◆ REQUIRED WORK
Which lines of the data below hold "DCode"? Copy each of them.

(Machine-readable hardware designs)
↓
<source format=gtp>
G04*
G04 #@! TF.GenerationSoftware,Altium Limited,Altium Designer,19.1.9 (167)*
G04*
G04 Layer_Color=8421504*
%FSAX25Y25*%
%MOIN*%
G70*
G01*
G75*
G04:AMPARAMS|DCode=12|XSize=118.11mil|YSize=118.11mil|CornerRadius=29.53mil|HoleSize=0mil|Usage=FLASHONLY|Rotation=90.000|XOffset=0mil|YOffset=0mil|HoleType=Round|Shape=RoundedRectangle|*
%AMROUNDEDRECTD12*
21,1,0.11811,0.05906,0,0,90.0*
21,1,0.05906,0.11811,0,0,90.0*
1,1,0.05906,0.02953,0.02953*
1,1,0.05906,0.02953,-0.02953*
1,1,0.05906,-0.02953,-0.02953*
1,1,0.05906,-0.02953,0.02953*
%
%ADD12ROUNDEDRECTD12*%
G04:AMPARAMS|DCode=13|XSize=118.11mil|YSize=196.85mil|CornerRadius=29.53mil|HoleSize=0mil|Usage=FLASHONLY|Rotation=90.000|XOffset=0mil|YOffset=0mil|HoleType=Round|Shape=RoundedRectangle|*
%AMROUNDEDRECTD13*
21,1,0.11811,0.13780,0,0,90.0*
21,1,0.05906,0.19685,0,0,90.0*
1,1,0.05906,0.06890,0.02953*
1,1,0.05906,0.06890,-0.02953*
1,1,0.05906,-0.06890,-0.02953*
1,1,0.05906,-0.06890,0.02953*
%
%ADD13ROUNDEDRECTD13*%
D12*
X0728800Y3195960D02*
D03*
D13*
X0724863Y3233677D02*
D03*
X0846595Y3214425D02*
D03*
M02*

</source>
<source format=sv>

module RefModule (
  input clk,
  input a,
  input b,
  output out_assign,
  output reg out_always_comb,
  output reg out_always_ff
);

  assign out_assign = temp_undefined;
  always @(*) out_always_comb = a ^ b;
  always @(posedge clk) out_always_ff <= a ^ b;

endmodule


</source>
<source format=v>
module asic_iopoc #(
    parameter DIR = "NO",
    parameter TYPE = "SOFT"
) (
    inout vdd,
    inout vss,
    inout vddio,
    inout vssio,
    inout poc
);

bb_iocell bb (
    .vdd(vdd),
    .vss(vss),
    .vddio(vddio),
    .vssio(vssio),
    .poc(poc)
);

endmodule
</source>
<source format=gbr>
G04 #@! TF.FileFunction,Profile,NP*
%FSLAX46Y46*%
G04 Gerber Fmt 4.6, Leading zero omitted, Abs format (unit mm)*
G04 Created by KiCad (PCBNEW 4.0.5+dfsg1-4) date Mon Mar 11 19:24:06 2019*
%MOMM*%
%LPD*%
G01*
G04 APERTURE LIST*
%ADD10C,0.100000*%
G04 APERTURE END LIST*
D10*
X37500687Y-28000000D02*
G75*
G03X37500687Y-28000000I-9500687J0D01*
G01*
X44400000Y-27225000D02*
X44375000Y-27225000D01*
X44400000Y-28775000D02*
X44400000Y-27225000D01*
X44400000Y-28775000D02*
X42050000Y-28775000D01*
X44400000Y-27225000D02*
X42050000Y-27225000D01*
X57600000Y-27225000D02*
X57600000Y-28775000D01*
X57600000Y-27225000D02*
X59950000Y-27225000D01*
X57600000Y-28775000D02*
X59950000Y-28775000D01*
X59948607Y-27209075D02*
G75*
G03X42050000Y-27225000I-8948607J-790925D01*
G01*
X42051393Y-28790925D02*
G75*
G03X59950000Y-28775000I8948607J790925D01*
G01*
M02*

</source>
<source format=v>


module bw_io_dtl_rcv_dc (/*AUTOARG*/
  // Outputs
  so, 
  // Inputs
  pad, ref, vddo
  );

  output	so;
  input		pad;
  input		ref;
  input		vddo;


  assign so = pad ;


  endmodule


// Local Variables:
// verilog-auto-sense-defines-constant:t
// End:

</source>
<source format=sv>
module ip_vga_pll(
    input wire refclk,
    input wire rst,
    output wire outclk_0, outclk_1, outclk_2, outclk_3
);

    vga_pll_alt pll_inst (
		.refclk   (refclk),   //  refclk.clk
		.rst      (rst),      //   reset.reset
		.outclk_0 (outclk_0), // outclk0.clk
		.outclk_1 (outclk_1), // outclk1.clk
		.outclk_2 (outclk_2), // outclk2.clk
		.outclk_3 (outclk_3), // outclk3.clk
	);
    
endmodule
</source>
↑
↓
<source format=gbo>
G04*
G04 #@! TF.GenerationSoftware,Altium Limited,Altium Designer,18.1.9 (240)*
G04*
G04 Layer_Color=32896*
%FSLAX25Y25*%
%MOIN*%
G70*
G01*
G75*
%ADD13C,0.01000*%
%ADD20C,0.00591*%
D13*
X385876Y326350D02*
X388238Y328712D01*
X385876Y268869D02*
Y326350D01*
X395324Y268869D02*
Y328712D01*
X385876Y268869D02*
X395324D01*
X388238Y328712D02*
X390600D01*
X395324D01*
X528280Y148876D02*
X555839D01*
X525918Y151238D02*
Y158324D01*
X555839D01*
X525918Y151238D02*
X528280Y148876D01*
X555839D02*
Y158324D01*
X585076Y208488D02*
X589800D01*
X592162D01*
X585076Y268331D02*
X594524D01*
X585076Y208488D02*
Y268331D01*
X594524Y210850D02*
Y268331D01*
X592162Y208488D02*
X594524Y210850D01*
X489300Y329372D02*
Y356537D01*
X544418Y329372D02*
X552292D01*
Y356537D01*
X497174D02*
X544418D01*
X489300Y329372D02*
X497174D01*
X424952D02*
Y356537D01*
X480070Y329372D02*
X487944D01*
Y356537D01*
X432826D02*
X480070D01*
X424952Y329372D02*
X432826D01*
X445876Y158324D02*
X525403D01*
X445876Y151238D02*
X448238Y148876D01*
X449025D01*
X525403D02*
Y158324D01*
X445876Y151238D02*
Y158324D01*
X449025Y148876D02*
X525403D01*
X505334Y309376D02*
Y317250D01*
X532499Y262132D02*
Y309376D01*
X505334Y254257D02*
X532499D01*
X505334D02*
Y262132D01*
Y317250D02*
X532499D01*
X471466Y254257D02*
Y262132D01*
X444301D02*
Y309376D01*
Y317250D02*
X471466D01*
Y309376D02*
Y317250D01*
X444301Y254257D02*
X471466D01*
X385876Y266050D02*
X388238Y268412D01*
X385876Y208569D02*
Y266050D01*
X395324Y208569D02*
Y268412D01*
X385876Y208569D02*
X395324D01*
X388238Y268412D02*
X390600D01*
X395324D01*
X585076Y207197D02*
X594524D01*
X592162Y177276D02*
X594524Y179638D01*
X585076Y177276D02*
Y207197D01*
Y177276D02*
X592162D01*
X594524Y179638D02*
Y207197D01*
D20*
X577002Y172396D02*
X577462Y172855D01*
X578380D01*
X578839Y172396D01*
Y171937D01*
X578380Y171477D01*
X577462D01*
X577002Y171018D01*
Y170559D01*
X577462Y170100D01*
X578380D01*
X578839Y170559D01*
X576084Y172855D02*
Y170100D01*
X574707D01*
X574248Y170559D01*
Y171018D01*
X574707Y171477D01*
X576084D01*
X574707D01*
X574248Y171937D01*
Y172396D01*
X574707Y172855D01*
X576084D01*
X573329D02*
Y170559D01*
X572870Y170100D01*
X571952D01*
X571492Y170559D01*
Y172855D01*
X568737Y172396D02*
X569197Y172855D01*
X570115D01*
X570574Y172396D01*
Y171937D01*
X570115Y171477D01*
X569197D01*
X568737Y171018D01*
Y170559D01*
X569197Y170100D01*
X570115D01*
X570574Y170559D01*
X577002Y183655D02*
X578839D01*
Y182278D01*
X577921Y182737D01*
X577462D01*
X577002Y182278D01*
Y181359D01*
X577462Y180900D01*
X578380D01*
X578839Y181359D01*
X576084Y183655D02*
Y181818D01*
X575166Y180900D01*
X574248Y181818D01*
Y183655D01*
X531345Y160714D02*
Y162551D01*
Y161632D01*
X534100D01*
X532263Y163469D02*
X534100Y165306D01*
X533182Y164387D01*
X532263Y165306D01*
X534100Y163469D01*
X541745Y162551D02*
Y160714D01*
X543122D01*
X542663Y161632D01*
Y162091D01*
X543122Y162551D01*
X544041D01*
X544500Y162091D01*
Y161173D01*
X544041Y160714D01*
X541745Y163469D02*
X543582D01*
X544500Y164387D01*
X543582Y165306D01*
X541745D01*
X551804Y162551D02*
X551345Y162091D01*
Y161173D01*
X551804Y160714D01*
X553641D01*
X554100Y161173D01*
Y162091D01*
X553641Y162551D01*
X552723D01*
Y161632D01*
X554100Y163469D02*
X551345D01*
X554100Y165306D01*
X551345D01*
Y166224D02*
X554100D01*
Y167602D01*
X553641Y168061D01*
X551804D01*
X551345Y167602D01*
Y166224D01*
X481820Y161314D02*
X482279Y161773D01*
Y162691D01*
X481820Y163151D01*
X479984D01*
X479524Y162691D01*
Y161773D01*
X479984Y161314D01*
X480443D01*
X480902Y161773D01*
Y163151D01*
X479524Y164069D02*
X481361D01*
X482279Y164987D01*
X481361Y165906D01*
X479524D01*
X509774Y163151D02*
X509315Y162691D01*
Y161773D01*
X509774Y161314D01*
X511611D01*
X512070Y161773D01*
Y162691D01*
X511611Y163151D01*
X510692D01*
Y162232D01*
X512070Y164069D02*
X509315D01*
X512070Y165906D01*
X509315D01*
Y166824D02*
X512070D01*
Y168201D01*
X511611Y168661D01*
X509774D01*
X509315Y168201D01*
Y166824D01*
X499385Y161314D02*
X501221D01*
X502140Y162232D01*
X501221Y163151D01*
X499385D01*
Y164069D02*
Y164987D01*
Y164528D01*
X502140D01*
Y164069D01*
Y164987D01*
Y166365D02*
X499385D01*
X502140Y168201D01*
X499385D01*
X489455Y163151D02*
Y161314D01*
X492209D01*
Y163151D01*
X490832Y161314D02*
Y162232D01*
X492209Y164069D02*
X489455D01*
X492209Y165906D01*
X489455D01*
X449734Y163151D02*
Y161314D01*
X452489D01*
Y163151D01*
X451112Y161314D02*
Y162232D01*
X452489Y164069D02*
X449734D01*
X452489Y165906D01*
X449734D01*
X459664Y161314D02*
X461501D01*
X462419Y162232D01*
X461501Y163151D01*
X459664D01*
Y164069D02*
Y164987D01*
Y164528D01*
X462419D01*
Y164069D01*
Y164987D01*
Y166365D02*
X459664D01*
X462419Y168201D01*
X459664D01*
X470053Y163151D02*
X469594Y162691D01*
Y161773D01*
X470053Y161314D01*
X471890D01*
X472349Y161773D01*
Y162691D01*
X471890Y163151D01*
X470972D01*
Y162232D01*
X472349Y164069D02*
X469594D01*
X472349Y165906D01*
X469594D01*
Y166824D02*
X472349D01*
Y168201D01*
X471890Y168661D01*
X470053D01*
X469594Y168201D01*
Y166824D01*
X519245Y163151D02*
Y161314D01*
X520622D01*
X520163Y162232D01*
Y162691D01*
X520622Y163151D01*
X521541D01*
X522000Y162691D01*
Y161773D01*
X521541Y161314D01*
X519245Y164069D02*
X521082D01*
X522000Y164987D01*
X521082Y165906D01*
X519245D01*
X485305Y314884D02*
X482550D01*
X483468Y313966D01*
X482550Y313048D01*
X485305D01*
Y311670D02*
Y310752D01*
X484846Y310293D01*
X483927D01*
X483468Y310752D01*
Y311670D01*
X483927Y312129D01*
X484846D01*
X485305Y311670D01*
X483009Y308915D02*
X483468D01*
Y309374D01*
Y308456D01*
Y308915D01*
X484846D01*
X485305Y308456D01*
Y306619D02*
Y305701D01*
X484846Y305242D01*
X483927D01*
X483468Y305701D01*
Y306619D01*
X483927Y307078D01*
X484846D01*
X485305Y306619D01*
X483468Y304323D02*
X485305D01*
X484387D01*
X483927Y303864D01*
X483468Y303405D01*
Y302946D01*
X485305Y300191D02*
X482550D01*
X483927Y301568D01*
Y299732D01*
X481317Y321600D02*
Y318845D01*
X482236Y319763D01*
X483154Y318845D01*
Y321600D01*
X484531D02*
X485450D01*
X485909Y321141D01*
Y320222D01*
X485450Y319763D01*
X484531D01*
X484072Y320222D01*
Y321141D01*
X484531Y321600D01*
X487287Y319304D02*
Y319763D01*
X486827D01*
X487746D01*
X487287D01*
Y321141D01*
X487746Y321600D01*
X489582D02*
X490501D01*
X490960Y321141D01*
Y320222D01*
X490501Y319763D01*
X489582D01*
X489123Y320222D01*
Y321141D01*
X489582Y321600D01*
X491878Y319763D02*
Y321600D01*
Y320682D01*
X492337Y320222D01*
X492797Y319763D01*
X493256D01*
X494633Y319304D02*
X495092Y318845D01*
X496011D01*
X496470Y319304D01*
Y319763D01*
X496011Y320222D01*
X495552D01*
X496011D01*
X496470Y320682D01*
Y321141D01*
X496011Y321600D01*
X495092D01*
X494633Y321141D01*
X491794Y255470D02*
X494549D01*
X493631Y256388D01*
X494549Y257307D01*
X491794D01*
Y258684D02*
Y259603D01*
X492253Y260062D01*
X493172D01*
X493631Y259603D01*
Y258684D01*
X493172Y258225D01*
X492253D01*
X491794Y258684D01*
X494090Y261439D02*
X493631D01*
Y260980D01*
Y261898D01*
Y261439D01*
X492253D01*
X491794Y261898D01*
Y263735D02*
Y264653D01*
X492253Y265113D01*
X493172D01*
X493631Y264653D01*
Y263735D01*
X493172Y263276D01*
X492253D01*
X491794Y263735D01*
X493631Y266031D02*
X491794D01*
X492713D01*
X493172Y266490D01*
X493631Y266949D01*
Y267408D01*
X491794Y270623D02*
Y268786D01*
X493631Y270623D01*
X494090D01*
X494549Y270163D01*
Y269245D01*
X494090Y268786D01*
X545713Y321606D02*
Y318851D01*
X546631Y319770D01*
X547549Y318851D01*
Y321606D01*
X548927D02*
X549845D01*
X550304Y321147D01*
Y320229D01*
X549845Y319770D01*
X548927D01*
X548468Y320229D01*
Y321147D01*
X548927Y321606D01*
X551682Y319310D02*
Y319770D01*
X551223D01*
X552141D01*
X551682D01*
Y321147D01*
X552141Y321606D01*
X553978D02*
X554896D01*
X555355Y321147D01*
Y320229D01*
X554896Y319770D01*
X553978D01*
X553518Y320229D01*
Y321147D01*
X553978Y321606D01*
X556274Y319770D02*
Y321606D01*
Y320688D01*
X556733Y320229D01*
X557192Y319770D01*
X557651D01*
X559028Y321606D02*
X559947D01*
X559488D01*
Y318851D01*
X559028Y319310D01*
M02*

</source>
↑
↓
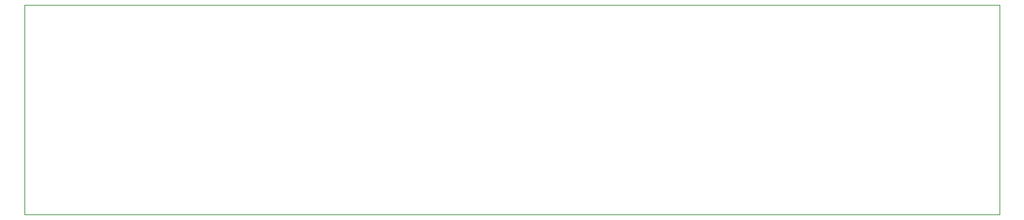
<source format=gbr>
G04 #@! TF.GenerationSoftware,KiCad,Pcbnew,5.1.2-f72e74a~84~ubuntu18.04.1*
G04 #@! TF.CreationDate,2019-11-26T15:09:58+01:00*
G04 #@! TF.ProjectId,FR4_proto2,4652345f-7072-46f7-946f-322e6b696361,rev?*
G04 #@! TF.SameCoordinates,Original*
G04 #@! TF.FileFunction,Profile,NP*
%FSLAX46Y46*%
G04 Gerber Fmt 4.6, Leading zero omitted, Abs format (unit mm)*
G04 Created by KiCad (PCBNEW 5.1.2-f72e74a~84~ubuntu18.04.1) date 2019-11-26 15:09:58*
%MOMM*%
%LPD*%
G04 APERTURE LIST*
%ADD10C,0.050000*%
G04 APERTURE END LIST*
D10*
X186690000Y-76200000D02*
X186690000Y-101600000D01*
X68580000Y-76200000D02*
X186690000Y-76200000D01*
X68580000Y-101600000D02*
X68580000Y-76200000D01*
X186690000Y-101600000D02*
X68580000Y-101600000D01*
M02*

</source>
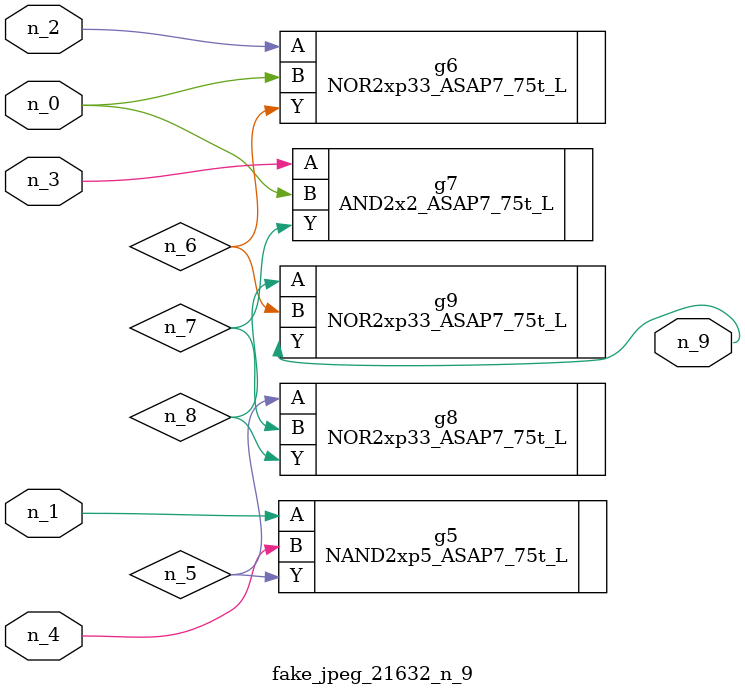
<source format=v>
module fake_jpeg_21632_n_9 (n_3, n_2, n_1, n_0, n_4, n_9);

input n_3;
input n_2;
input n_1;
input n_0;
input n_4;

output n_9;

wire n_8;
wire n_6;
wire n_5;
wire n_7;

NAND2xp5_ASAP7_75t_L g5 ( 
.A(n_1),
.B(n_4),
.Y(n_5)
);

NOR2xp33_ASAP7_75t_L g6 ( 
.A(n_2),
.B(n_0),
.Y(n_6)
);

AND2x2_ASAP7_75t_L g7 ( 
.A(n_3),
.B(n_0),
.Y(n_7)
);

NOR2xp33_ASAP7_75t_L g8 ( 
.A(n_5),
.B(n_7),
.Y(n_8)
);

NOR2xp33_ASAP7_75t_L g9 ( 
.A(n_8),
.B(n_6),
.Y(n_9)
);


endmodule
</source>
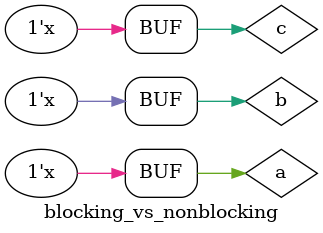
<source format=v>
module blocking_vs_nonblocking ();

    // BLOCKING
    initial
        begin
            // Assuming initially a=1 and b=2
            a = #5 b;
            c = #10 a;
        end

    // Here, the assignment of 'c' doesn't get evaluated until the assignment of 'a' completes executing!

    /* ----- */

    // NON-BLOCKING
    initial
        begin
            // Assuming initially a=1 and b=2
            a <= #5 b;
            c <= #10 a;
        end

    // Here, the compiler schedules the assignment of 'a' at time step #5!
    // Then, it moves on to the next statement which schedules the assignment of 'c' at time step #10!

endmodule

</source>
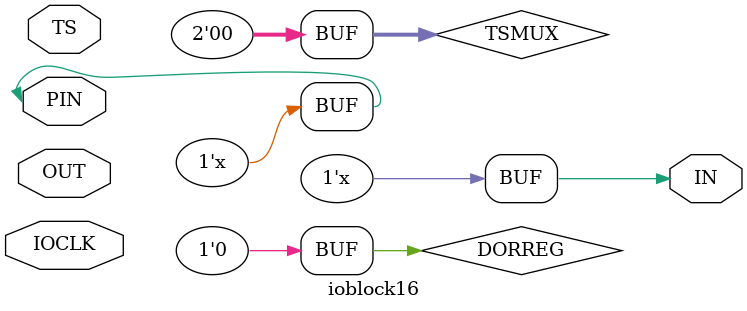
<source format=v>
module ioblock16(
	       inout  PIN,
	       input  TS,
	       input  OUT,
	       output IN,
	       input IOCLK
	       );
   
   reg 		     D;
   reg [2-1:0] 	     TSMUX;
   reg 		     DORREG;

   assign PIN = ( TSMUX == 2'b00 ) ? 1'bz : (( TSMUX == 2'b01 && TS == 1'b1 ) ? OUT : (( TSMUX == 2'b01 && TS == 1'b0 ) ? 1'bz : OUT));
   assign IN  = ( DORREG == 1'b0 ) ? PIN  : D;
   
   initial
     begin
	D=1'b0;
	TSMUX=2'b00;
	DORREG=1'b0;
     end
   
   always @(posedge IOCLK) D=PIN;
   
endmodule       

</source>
↑
◆ SOLUTION TO THIS TASK
G04:AMPARAMS|DCode=12|XSize=118.11mil|YSize=118.11mil|CornerRadius=29.53mil|HoleSize=0mil|Usage=FLASHONLY|Rotation=90.000|XOffset=0mil|YOffset=0mil|HoleType=Round|Shape=RoundedRectangle|*
G04:AMPARAMS|DCode=13|XSize=118.11mil|YSize=196.85mil|CornerRadius=29.53mil|HoleSize=0mil|Usage=FLASHONLY|Rotation=90.000|XOffset=0mil|YOffset=0mil|HoleType=Round|Shape=RoundedRectangle|*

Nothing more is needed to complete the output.